::: Given information :::

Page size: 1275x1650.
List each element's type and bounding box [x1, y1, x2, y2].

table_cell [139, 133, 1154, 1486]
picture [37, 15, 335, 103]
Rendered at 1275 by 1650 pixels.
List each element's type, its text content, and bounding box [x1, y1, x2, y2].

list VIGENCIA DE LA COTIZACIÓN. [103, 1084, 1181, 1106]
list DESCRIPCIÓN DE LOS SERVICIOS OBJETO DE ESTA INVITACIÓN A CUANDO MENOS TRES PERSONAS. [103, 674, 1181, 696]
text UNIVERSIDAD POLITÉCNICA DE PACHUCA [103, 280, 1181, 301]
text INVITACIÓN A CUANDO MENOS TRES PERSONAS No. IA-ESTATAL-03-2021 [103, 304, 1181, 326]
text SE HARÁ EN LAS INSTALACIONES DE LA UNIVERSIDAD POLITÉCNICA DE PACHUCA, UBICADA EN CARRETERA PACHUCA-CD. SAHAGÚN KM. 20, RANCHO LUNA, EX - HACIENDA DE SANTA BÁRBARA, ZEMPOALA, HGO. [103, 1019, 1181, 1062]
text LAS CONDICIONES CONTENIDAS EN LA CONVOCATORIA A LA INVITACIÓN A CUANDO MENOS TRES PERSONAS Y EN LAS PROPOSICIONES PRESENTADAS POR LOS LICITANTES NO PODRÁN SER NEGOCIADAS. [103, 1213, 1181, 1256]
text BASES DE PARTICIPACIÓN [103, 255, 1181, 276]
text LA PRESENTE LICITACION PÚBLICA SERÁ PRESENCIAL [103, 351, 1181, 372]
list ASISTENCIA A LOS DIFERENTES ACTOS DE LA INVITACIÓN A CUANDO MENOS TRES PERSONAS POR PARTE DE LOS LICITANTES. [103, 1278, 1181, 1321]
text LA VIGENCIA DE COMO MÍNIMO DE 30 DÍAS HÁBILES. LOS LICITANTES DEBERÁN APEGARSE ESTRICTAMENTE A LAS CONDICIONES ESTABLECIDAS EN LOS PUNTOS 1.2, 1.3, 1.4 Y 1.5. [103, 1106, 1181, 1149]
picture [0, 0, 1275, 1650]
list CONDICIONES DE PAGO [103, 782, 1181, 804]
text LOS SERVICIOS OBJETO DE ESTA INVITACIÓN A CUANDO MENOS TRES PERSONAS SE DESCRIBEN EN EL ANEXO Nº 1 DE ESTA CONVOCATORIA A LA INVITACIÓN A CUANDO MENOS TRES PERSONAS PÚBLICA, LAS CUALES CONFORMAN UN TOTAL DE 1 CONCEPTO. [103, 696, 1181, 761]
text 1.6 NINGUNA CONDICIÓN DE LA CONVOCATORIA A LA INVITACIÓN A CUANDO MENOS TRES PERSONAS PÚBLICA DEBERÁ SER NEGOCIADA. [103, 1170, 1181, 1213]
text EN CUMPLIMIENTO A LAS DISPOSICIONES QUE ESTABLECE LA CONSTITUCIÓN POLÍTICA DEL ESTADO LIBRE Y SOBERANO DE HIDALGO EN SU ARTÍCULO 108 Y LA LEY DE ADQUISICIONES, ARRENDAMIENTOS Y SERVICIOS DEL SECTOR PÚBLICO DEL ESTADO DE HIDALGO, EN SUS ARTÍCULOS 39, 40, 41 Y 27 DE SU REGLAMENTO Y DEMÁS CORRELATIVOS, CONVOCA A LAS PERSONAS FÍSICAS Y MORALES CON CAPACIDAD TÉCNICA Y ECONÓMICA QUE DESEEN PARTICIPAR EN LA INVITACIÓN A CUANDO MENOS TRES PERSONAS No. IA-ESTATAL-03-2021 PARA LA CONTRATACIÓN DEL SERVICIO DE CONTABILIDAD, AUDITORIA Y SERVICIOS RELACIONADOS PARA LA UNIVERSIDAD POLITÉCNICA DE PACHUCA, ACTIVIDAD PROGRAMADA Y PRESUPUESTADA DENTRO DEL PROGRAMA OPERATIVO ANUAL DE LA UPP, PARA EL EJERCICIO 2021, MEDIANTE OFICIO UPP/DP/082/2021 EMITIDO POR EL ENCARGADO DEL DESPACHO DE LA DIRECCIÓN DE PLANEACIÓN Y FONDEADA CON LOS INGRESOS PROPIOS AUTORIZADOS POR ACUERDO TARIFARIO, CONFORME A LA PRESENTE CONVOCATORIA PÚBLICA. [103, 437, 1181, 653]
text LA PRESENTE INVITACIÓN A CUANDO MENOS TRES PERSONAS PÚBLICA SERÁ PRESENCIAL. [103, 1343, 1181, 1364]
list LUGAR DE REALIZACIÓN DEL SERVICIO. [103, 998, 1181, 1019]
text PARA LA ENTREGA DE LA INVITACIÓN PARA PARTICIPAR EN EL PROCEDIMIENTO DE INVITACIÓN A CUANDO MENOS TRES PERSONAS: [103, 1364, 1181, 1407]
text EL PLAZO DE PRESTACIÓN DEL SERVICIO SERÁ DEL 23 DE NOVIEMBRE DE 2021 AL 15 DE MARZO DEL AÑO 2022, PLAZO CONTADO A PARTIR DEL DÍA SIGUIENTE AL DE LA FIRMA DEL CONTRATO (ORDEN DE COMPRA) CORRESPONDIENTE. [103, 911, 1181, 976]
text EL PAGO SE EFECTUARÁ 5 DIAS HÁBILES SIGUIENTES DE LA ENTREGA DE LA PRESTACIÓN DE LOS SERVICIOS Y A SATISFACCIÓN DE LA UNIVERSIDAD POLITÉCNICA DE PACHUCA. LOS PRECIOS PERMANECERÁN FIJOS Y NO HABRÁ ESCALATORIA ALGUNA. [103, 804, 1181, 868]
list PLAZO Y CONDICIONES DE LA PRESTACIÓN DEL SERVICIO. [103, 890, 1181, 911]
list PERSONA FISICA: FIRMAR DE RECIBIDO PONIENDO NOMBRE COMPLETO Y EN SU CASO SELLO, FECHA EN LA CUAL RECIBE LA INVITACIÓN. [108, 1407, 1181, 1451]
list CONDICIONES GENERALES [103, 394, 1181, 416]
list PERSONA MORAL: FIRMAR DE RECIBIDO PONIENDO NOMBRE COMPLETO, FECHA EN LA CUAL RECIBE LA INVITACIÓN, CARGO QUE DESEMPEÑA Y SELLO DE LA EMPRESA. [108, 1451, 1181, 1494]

:::

Assignment
What is needed is the data above, output in full and exactly as it stands.

Output
Page size: 1275x1650.
List each element's type and bounding box [x1, y1, x2, y2].

table_cell [139, 133, 1154, 1486]
picture [37, 15, 335, 103]
Rendered at 1275 by 1650 pixels.
List each element's type, its text content, and bounding box [x1, y1, x2, y2].

list VIGENCIA DE LA COTIZACIÓN. [103, 1084, 1181, 1106]
list DESCRIPCIÓN DE LOS SERVICIOS OBJETO DE ESTA INVITACIÓN A CUANDO MENOS TRES PERSONAS. [103, 674, 1181, 696]
text UNIVERSIDAD POLITÉCNICA DE PACHUCA [103, 280, 1181, 301]
text INVITACIÓN A CUANDO MENOS TRES PERSONAS No. IA-ESTATAL-03-2021 [103, 304, 1181, 326]
text SE HARÁ EN LAS INSTALACIONES DE LA UNIVERSIDAD POLITÉCNICA DE PACHUCA, UBICADA EN CARRETERA PACHUCA-CD. SAHAGÚN KM. 20, RANCHO LUNA, EX - HACIENDA DE SANTA BÁRBARA, ZEMPOALA, HGO. [103, 1019, 1181, 1062]
text LAS CONDICIONES CONTENIDAS EN LA CONVOCATORIA A LA INVITACIÓN A CUANDO MENOS TRES PERSONAS Y EN LAS PROPOSICIONES PRESENTADAS POR LOS LICITANTES NO PODRÁN SER NEGOCIADAS. [103, 1213, 1181, 1256]
text BASES DE PARTICIPACIÓN [103, 255, 1181, 276]
text LA PRESENTE LICITACION PÚBLICA SERÁ PRESENCIAL [103, 351, 1181, 372]
list ASISTENCIA A LOS DIFERENTES ACTOS DE LA INVITACIÓN A CUANDO MENOS TRES PERSONAS POR PARTE DE LOS LICITANTES. [103, 1278, 1181, 1321]
text LA VIGENCIA DE COMO MÍNIMO DE 30 DÍAS HÁBILES. LOS LICITANTES DEBERÁN APEGARSE ESTRICTAMENTE A LAS CONDICIONES ESTABLECIDAS EN LOS PUNTOS 1.2, 1.3, 1.4 Y 1.5. [103, 1106, 1181, 1149]
picture [0, 0, 1275, 1650]
list CONDICIONES DE PAGO [103, 782, 1181, 804]
text LOS SERVICIOS OBJETO DE ESTA INVITACIÓN A CUANDO MENOS TRES PERSONAS SE DESCRIBEN EN EL ANEXO Nº 1 DE ESTA CONVOCATORIA A LA INVITACIÓN A CUANDO MENOS TRES PERSONAS PÚBLICA, LAS CUALES CONFORMAN UN TOTAL DE 1 CONCEPTO. [103, 696, 1181, 761]
text 1.6 NINGUNA CONDICIÓN DE LA CONVOCATORIA A LA INVITACIÓN A CUANDO MENOS TRES PERSONAS PÚBLICA DEBERÁ SER NEGOCIADA. [103, 1170, 1181, 1213]
text EN CUMPLIMIENTO A LAS DISPOSICIONES QUE ESTABLECE LA CONSTITUCIÓN POLÍTICA DEL ESTADO LIBRE Y SOBERANO DE HIDALGO EN SU ARTÍCULO 108 Y LA LEY DE ADQUISICIONES, ARRENDAMIENTOS Y SERVICIOS DEL SECTOR PÚBLICO DEL ESTADO DE HIDALGO, EN SUS ARTÍCULOS 39, 40, 41 Y 27 DE SU REGLAMENTO Y DEMÁS CORRELATIVOS, CONVOCA A LAS PERSONAS FÍSICAS Y MORALES CON CAPACIDAD TÉCNICA Y ECONÓMICA QUE DESEEN PARTICIPAR EN LA INVITACIÓN A CUANDO MENOS TRES PERSONAS No. IA-ESTATAL-03-2021 PARA LA CONTRATACIÓN DEL SERVICIO DE CONTABILIDAD, AUDITORIA Y SERVICIOS RELACIONADOS PARA LA UNIVERSIDAD POLITÉCNICA DE PACHUCA, ACTIVIDAD PROGRAMADA Y PRESUPUESTADA DENTRO DEL PROGRAMA OPERATIVO ANUAL DE LA UPP, PARA EL EJERCICIO 2021, MEDIANTE OFICIO UPP/DP/082/2021 EMITIDO POR EL ENCARGADO DEL DESPACHO DE LA DIRECCIÓN DE PLANEACIÓN Y FONDEADA CON LOS INGRESOS PROPIOS AUTORIZADOS POR ACUERDO TARIFARIO, CONFORME A LA PRESENTE CONVOCATORIA PÚBLICA. [103, 437, 1181, 653]
text LA PRESENTE INVITACIÓN A CUANDO MENOS TRES PERSONAS PÚBLICA SERÁ PRESENCIAL. [103, 1343, 1181, 1364]
list LUGAR DE REALIZACIÓN DEL SERVICIO. [103, 998, 1181, 1019]
text PARA LA ENTREGA DE LA INVITACIÓN PARA PARTICIPAR EN EL PROCEDIMIENTO DE INVITACIÓN A CUANDO MENOS TRES PERSONAS: [103, 1364, 1181, 1407]
text EL PLAZO DE PRESTACIÓN DEL SERVICIO SERÁ DEL 23 DE NOVIEMBRE DE 2021 AL 15 DE MARZO DEL AÑO 2022, PLAZO CONTADO A PARTIR DEL DÍA SIGUIENTE AL DE LA FIRMA DEL CONTRATO (ORDEN DE COMPRA) CORRESPONDIENTE. [103, 911, 1181, 976]
text EL PAGO SE EFECTUARÁ 5 DIAS HÁBILES SIGUIENTES DE LA ENTREGA DE LA PRESTACIÓN DE LOS SERVICIOS Y A SATISFACCIÓN DE LA UNIVERSIDAD POLITÉCNICA DE PACHUCA. LOS PRECIOS PERMANECERÁN FIJOS Y NO HABRÁ ESCALATORIA ALGUNA. [103, 804, 1181, 868]
list PLAZO Y CONDICIONES DE LA PRESTACIÓN DEL SERVICIO. [103, 890, 1181, 911]
list PERSONA FISICA: FIRMAR DE RECIBIDO PONIENDO NOMBRE COMPLETO Y EN SU CASO SELLO, FECHA EN LA CUAL RECIBE LA INVITACIÓN. [108, 1407, 1181, 1451]
list CONDICIONES GENERALES [103, 394, 1181, 416]
list PERSONA MORAL: FIRMAR DE RECIBIDO PONIENDO NOMBRE COMPLETO, FECHA EN LA CUAL RECIBE LA INVITACIÓN, CARGO QUE DESEMPEÑA Y SELLO DE LA EMPRESA. [108, 1451, 1181, 1494]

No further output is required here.